Doctors discovered Zakia had sickle cell when she was 2 weeks old during a routine newborn blood screening. Her mother, Zanira Dudley, was a carrier of the sickle cell trait, which is found in one in 12 African-Americans.

Normal red blood cells are doughnut-shaped and pass easily through blood vessels. Sickle cells are hard, sticky and shaped like a crescent moon. When the sickle cells travel through small blood vessels, they can get stuck and clog the blood flow. This causes pain episodes, called a sickle cell pain crisis, often in the arms, legs, chest, back or abdomen. Continuous sickle cell issues can lead to blood vessel damage and injuries to organs in the body.

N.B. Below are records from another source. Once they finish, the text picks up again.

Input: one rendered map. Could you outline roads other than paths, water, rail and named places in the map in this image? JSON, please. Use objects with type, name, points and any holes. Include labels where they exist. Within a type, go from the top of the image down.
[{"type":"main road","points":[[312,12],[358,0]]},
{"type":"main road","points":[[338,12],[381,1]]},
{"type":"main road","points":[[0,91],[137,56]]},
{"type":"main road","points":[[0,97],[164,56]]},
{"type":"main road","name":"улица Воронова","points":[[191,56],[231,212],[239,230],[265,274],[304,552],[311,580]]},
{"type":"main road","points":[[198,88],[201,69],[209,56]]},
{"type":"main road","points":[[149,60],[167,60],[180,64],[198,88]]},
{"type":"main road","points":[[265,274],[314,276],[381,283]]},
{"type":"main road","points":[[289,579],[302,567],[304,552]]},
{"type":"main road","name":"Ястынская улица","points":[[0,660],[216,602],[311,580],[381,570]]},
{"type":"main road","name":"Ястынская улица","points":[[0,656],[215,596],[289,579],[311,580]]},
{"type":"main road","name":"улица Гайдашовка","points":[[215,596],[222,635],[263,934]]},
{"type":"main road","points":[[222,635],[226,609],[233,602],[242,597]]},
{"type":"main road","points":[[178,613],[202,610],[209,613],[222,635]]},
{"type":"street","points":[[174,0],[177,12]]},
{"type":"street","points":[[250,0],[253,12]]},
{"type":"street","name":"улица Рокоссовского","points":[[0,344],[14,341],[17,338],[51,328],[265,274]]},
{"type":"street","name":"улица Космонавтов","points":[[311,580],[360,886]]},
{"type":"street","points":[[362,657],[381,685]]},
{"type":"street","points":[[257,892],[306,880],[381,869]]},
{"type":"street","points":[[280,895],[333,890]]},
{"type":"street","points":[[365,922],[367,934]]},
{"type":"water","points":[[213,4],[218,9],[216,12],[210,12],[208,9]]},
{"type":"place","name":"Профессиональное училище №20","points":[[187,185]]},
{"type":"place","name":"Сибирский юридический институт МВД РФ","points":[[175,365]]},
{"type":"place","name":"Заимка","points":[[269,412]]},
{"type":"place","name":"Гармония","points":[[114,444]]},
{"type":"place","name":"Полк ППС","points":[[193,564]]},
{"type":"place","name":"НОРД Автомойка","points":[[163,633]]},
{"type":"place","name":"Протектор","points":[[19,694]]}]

In her first several months of life, Zakia was in and out of Monroe Carell Jr. Children's Hospital at Vanderbilt because of her crisis episodes. Her mother, Dudley, didn't know when a "crisis" was happening until it was out of control.

"She was too young to tell me she was hurting," said Dudley. "Now she's older, and she can tell me, ‘Mommy, I'm hurting.'"

Zakia has pain about twice a week, but it can be controlled with antihistamines. She hurts more when the weather is colder.

Her physician at Children's Hospital is Elizabeth Yang, M.D., Ph.D., associate professor of pediatrics. Before Zakia turned 1, Yang prescribed a medication for sickle cell called hydroxurea. The pain episodes decreased, and she had fewer emergency department visits.

"Dr. Yang's wonderful, the hospital team is so wonderful and I am blessed to have them," Dudley said. "A lot of people don't have knowledge on sickle cell in other states."

Dudley said she has an adult cousin in Alabama with sickle cell, but the cousin didn't understand much about the disease until Dudley explained it.

"Zakia will tell everyone, ‘I have sickle cell,' and she knows all the medications she takes," Dudley said.

But when Zakia's not telling her community about her sickle cell, she's just a child, picking on her 20-year-old brother, spelling her name and playing outside.

"She doesn't let sickle cell stop her," Dudley said.